Human African trypanosomiasis (HAT) is a neglected tropical disease caused by the protozoan parasite Trypanosoma brucei. HAT is present in 36 countries in sub-Saharan Africa, has 70 million people at risk, and causes 10,000 new cases each year. Current drug therapies need improvement in efficacy, reduced toxicity, and bioavailability. As a result, new research is being conducted in the pursuit of small molecule chemotherapeutics that target HAT.

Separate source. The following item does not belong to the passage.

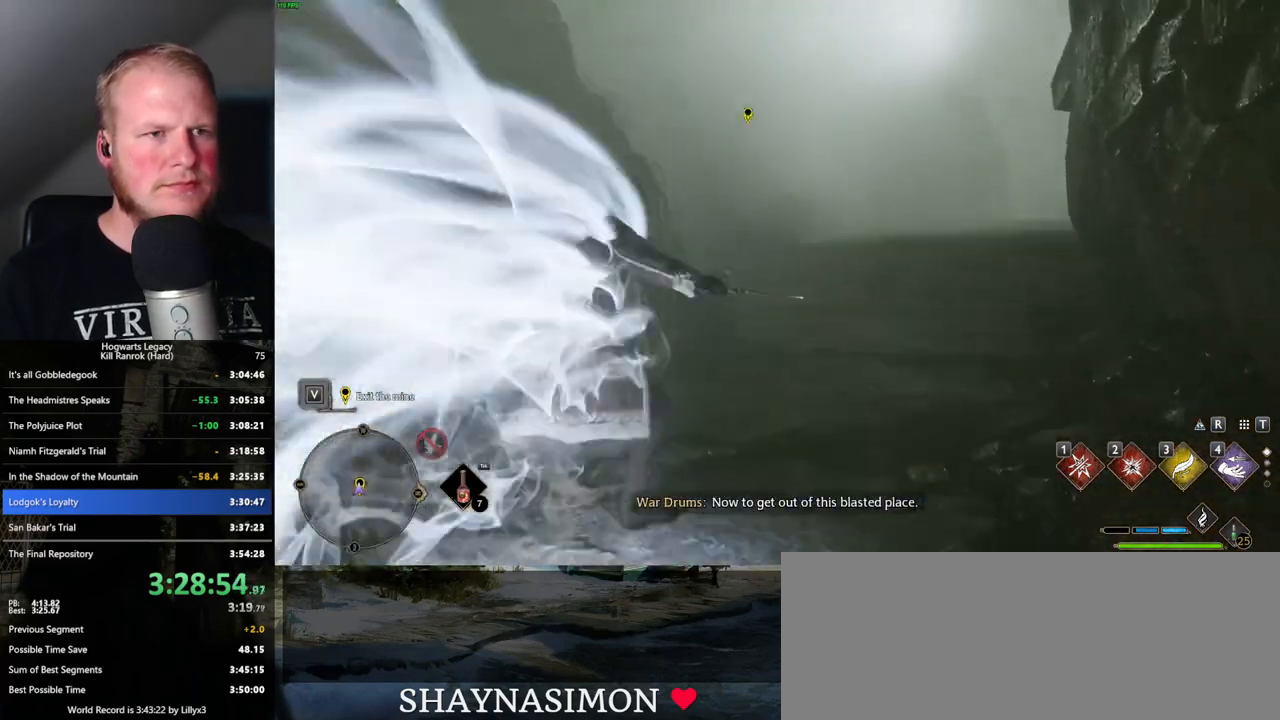
{"keys": ["f"], "mouse": [], "events": [[233, "d", "down"], [333, "d", "up"], [366, "w", "up"], [416, "f", "down"]]}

Using a drug target repurposing approach, we discovered that lapatinib, a human epidermal growth factor receptor (EGFR) inhibitor, exhibited modest potency with an EC50 of 1.54 micromolar against T. brucei. Through structure-activity relationship (SAR) studies, a lead compound, NEU-617, was synthesized and shown to have an EC50 of 42 nM as well as excellent selectivity over human cells. Despite these promising results, NEU-617 has poor physiochemical properties for targeting the blood-brain barrier (BBB): high molecular weight (541), high lipophilicity (clogP = 7.1) and high binding to plasma proteins (>99%). Indeed, we do not see significant levels of the drug in the central nervous system, which is critical for HAT therapeutics.
Nanoformulations have been shown to avoid first pass metabolism, generating prolonged exposures to a drug. Also, nanoformulations rich in fatty acids can aid in BBB penetration. We describe here our ongoing studies of applying nanoformulation technology to NEU-617 to improve its applicability as a potential HAT therapeutic.